Strata x DSSG – Real World Data Science
Coming December, we are proud to close the year with our biggest meetup yet – at Strata x Hadoop SG! It is a free event, open to all (no need for strata x hadoop tickets). For folks who wish to attend the full Strata x Hadoop conference, feel free to use our community’s discount code UGDSSG for a 20% discount on the tickets. You can also join our facebook group for data related geek discussions.
Agenda
• 6.45pm-7pm: Networking session.
• 7pm-7.20pm: Deploy Spark ML TensorFlow AI Models from Notebook to Hybrid-Cloud by Chris Fregly, Research Scientist at PipelineIO [hardcore]
• 7.20pm-7.40pm: Natural language processing using AWS Lambda by Arun Veettil, Principal Data Scientist, Starbucks [core]

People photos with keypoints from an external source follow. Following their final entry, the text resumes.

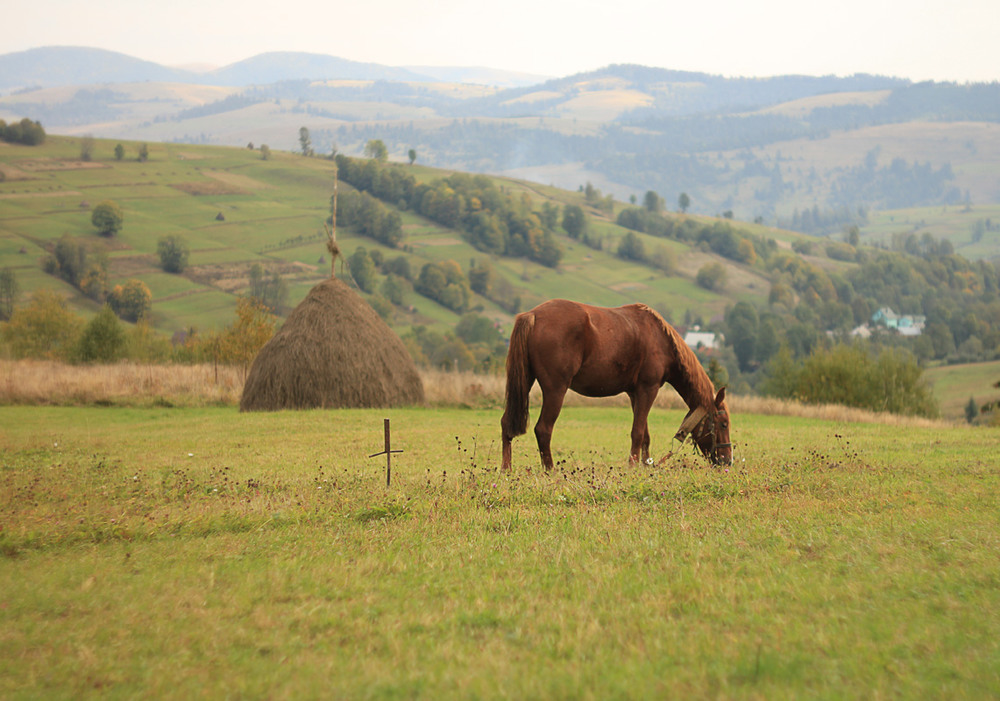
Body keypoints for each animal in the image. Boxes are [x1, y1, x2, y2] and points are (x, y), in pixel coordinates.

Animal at [504, 300, 732, 470]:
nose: (728, 461)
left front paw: (645, 465)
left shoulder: (635, 393)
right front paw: (632, 466)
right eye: (723, 424)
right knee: (543, 429)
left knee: (506, 423)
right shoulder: (648, 389)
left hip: (525, 382)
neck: (661, 339)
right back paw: (550, 470)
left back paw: (507, 469)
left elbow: (645, 434)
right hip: (555, 390)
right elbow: (637, 432)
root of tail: (532, 315)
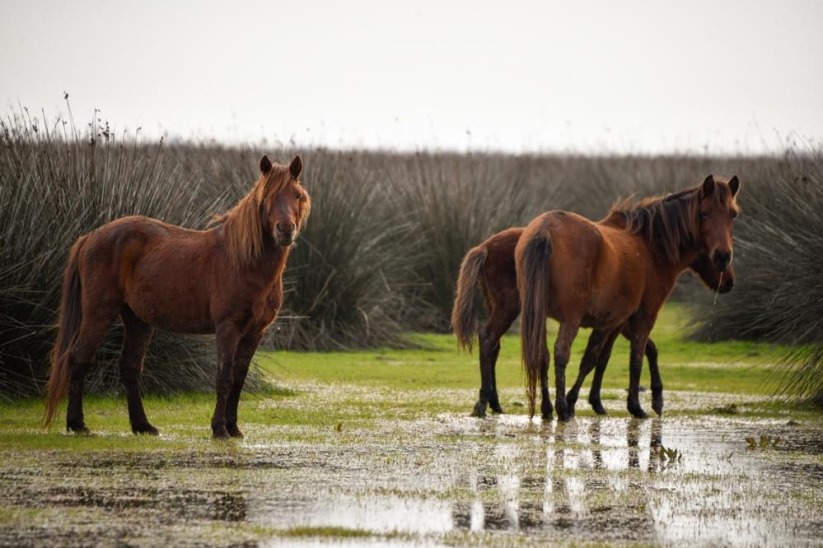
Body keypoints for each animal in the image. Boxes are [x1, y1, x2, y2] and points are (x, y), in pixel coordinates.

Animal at [44, 156, 312, 438]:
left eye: (297, 195)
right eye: (267, 196)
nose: (285, 230)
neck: (243, 262)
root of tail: (90, 237)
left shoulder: (254, 332)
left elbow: (239, 378)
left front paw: (233, 427)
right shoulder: (227, 328)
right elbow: (224, 377)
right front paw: (219, 428)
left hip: (137, 321)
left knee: (129, 368)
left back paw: (142, 425)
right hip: (99, 314)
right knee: (79, 359)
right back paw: (77, 424)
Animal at [454, 223, 736, 420]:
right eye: (713, 256)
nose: (729, 282)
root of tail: (485, 246)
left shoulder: (620, 323)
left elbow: (640, 350)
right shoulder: (620, 322)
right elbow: (603, 357)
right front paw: (595, 402)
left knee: (494, 346)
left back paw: (495, 402)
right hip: (508, 308)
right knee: (489, 340)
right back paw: (488, 402)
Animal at [516, 174, 740, 420]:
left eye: (733, 214)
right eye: (704, 212)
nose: (723, 258)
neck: (650, 246)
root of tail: (545, 229)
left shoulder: (615, 321)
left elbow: (605, 358)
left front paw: (596, 401)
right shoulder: (642, 317)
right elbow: (632, 358)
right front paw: (635, 405)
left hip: (539, 314)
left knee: (543, 355)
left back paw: (547, 408)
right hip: (570, 320)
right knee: (561, 352)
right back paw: (562, 409)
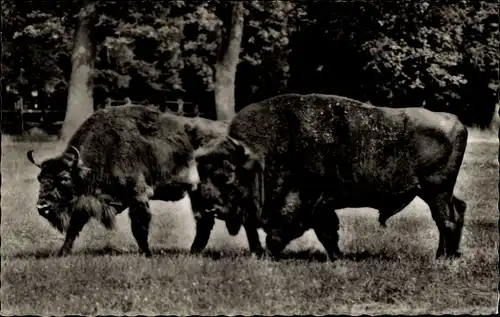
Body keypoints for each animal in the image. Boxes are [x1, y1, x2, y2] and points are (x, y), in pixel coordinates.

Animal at [27, 105, 264, 256]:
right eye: (40, 178)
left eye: (64, 178)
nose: (42, 206)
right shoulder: (87, 202)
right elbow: (74, 227)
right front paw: (62, 253)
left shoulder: (138, 195)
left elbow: (139, 228)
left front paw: (147, 254)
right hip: (198, 192)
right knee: (205, 222)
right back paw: (194, 252)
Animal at [195, 93, 468, 260]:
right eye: (202, 174)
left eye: (226, 175)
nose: (210, 208)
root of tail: (456, 121)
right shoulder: (321, 207)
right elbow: (326, 233)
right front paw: (338, 257)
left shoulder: (306, 202)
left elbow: (283, 232)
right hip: (436, 192)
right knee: (457, 211)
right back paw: (449, 255)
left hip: (436, 190)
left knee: (446, 220)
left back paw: (442, 258)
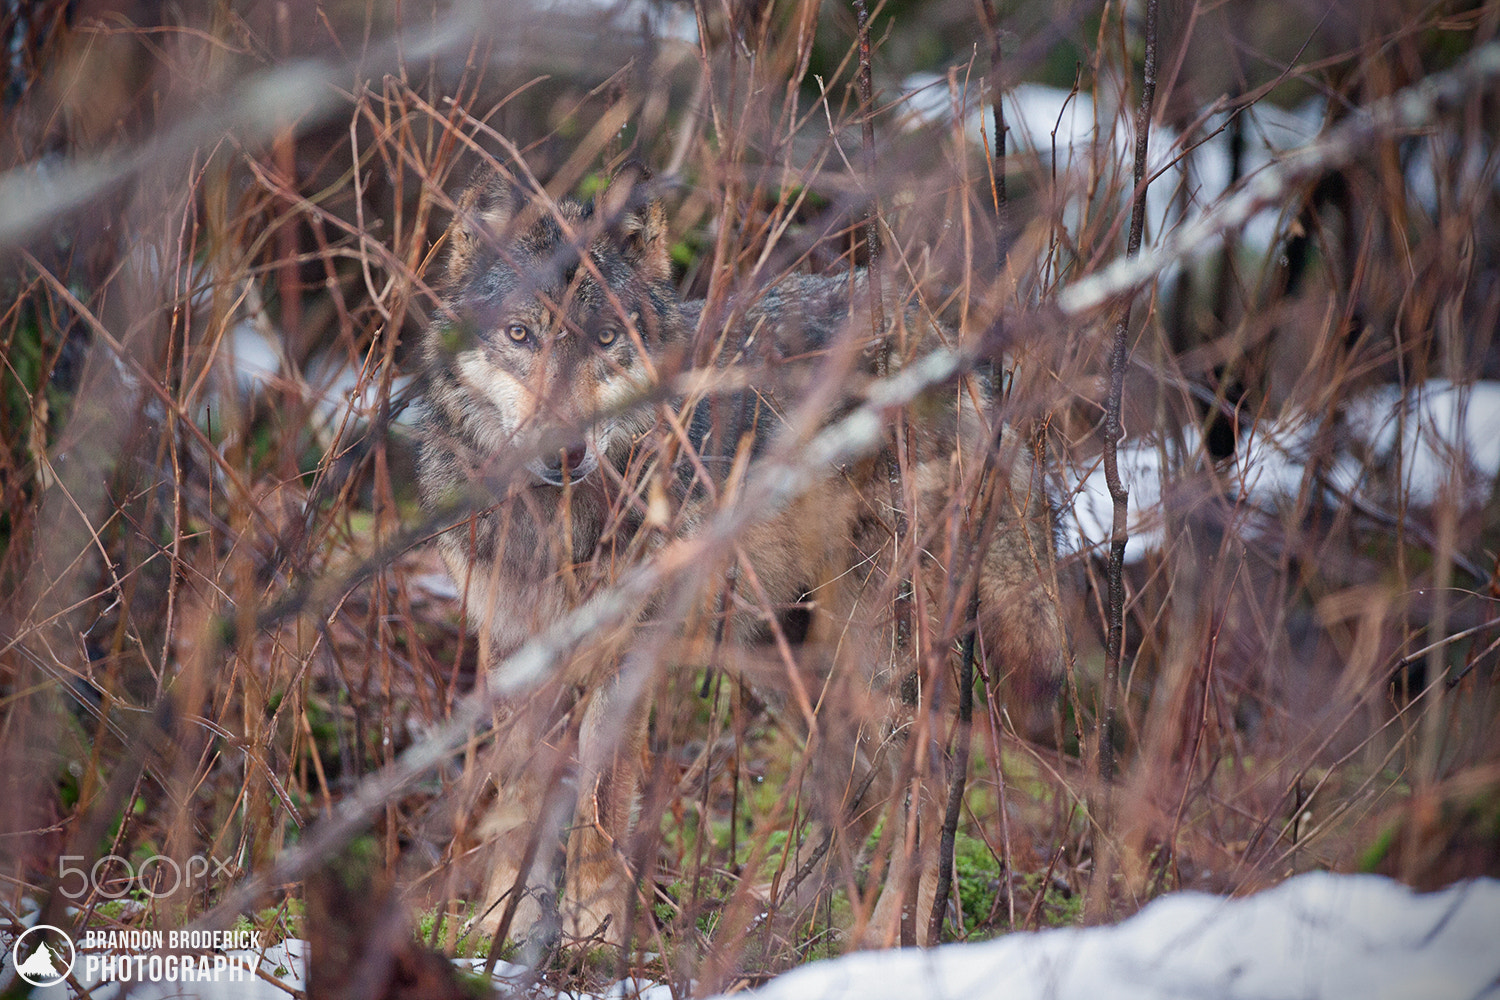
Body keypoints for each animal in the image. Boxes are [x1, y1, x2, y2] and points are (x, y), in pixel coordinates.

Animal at [417, 165, 1067, 951]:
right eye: (520, 334)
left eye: (606, 338)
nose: (564, 453)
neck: (553, 523)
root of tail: (948, 339)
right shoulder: (514, 649)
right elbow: (513, 800)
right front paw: (493, 927)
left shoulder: (625, 653)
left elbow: (600, 809)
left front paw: (592, 930)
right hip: (782, 654)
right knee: (859, 785)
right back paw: (776, 918)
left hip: (881, 647)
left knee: (927, 782)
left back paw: (880, 939)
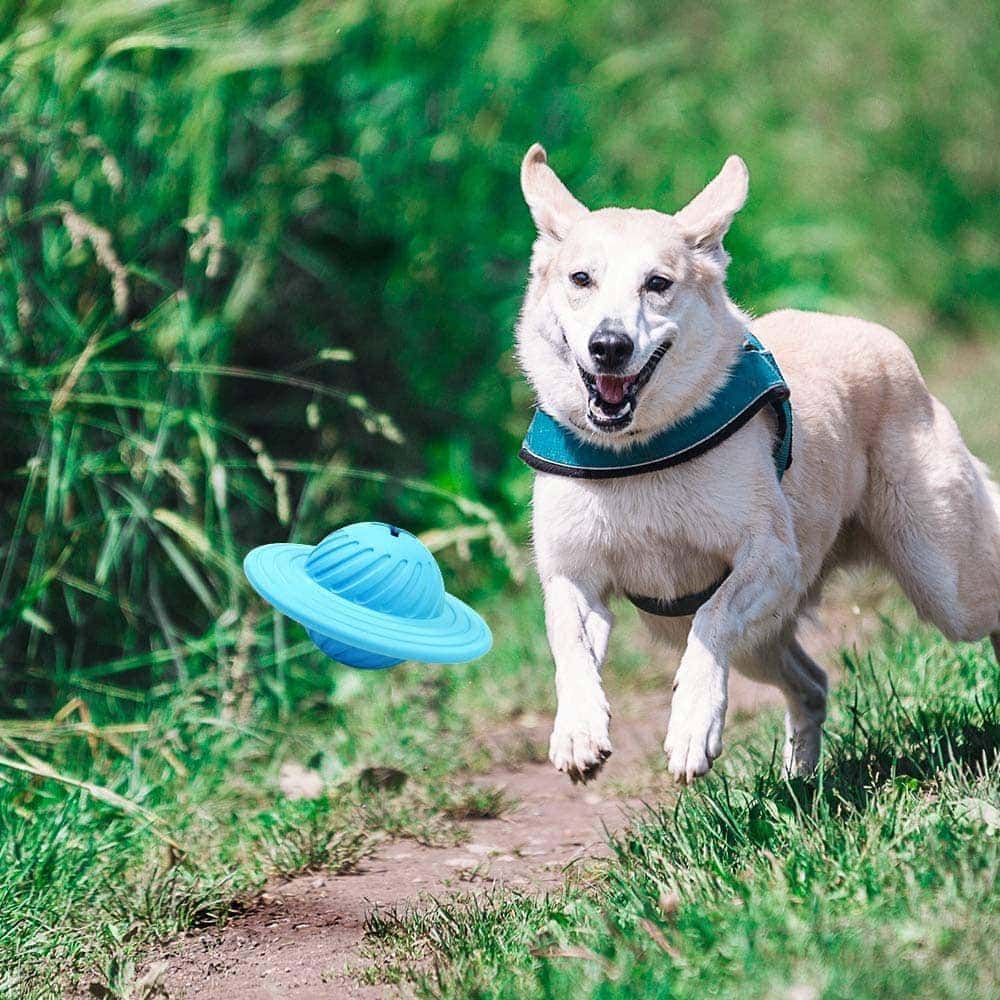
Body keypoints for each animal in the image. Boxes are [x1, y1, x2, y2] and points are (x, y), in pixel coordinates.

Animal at [516, 143, 1000, 780]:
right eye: (580, 278)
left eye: (657, 283)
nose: (609, 346)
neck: (638, 454)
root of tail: (882, 338)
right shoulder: (574, 576)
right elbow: (568, 644)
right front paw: (577, 732)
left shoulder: (769, 559)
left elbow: (712, 619)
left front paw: (692, 727)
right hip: (759, 642)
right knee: (812, 683)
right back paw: (800, 778)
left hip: (945, 580)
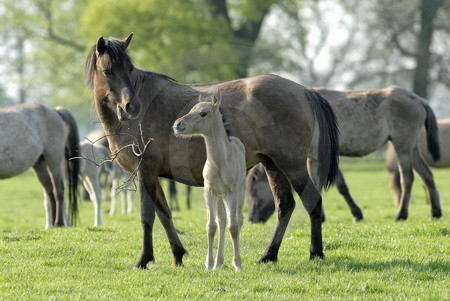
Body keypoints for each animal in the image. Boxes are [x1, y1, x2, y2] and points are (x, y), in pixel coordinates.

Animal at [173, 93, 246, 270]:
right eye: (191, 109)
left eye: (203, 113)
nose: (177, 124)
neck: (219, 161)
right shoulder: (209, 191)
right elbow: (211, 226)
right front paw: (209, 264)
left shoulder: (231, 191)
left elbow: (233, 226)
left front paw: (237, 264)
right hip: (220, 195)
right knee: (222, 220)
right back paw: (219, 262)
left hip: (239, 192)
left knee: (238, 219)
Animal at [246, 85, 440, 221]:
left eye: (253, 192)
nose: (252, 219)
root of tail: (417, 99)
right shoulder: (313, 158)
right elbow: (316, 184)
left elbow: (341, 186)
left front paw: (356, 214)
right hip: (411, 148)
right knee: (426, 175)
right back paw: (435, 212)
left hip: (402, 146)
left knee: (407, 179)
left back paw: (401, 214)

• 7.40pm-8pm: How to build a text analytics engine at scale byYongzheng (Tiger) Zhang, Senior Staff, Analytics at Linkedin [core]
• 8pm-8.20pm: Interactive visualizations by Michael Freeman, University of Washington [casual]
• 8.20pm-8.40pm: Talk by Yantisa Akhadi, Project Manager, Humanitarian OpenStreetMap Team [casual]
• 8.40pm-9pm: Networking session.
Abstracts
Deploy Spark ML TensorFlow AI Models from Notebook to Hybrid-Cloud by Chris Fregly, Research Scientist at PipelineIO
In this completely 100% Open Source demo-based talk, Chris Fregly from PipelineIO will be addressing an area of machine learning and artificial intelligence that is often overlooked: the real-time, end-user-facing “serving” layer in a hybrid-cloud and on-premise deployment environment using Jupyter, NetflixOSS, Docker, and Kubernetes.
Serving models to end-users in real-time in a highly-scalable, fault-tolerant manner requires not only an understanding of machine learning fundamentals, but also an understanding of distributed systems and scalable microservices.
How to build a text analytics engine at scale by Yongzheng (Tiger) Zhang, Senior Staff, Analytics at Linkedin
In the era of Web 2.0 and Internet of Things, corporations and organizations around the globe are increasingly collecting hugeamount of data. A big portion of this data is unstructured in the form of text – from multiple channels such as product reviews, market research surveys, customer service tickets, mobile app reviews, on site feedback, and social media such as Facebook and Twitter. We will explain how to leverage big data infrastructure, machine learning, and natural language processing to build a highly performing, scalable, end-to-end text analytics platform. Such a platform enables us to listen to our customers and community, mine business insights quickly and effectively, empower business decisions for products and eventually improve our user experiences. We will also share the challenges, critical decisions and tradeoffs while building such a platform, as well as more applications and business opportunities enabled by such a platform.